MNBV221 · 10/05/2026 20:11

I am glad you told him that @Plasticflowerduck - that is the first step to him becoming the H you deserve.

Dont ever back down, you are worth more than the dregs he is offering you. And then him giving you the "silent treatment" when you DARE to voice how you feel? What an absolute shite of a man, and a TERRIBLE role model for your children.

Edit - meant to add, there was a thread on here recently about an utterly selfish oaf of a man poncing off for 3 months cycling round Africa for "charity" (yeah, right) to plaudits and pats on the back from other idiots thinking he is great for leaving his wife to cope with 3 young kids (and expected to support him too!) Your H is of the same ilk and I could see him doing the same. Selfish to the core.

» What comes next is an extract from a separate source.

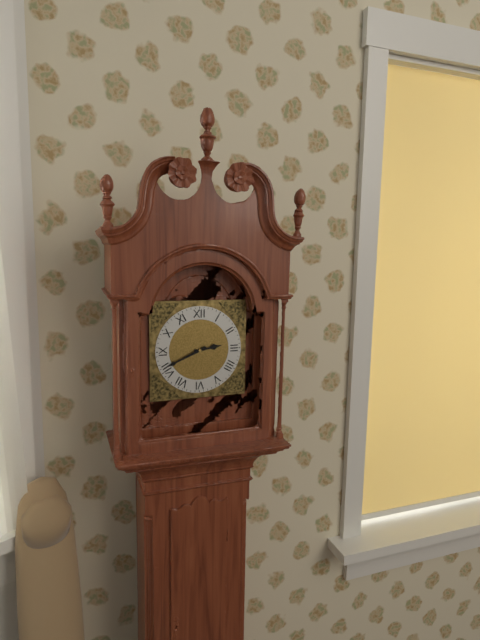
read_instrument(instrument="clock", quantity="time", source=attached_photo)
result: 2:41
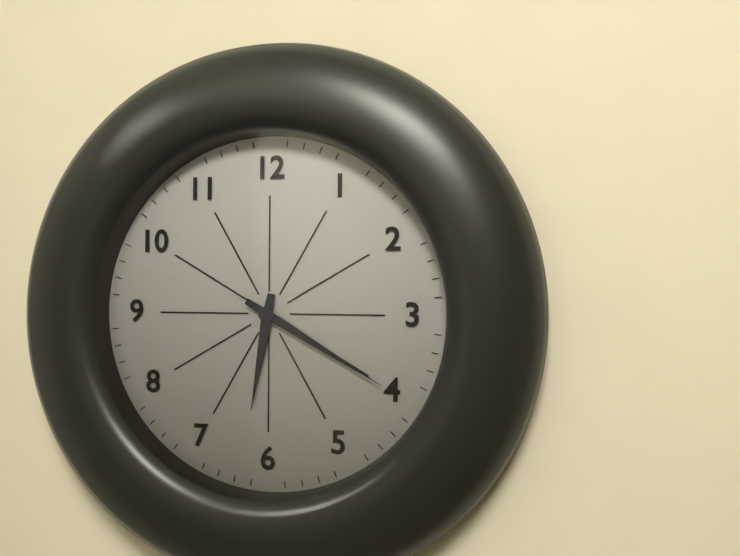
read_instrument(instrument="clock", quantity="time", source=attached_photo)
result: 6:20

Strawberries86 · 10/05/2026 20:16

OP read that last post back. You seemed relieved that he has accepted he has to run his own errands….is your relationship what you would want for your daughter? Would you be happy she found a man who punishes her with “off” moods if she raised an inequality? Is that healthy? Is it fair? He’s clearly not worried about upsetting you but you’re tying yourself up in knots to keep him sweet. What a prick he is.

Frumpitydoo · 10/05/2026 20:24

Act like a mug, be treated like a mug OP.

MumsTheWordYouKnow · 10/05/2026 20:27

Strawberries86 · 10/05/2026 20:16

OP read that last post back. You seemed relieved that he has accepted he has to run his own errands….is your relationship what you would want for your daughter? Would you be happy she found a man who punishes her with “off” moods if she raised an inequality? Is that healthy? Is it fair? He’s clearly not worried about upsetting you but you’re tying yourself up in knots to keep him sweet. What a prick he is.

Exactly, and all this time OP has been a real doormat it seems. He doesn’t pull his weight at all. Correct me if I’m wrong OP. Men should be cooking and cleaning the same as their partners. Do favours and be considerate and kind to each other. Some men are on the lowest rung behaving like they’re still out hunting all day while the wife keeps the home fires burning. Pathetic of them and they wonder why there’s male loneliness epidemic and high divorce rate.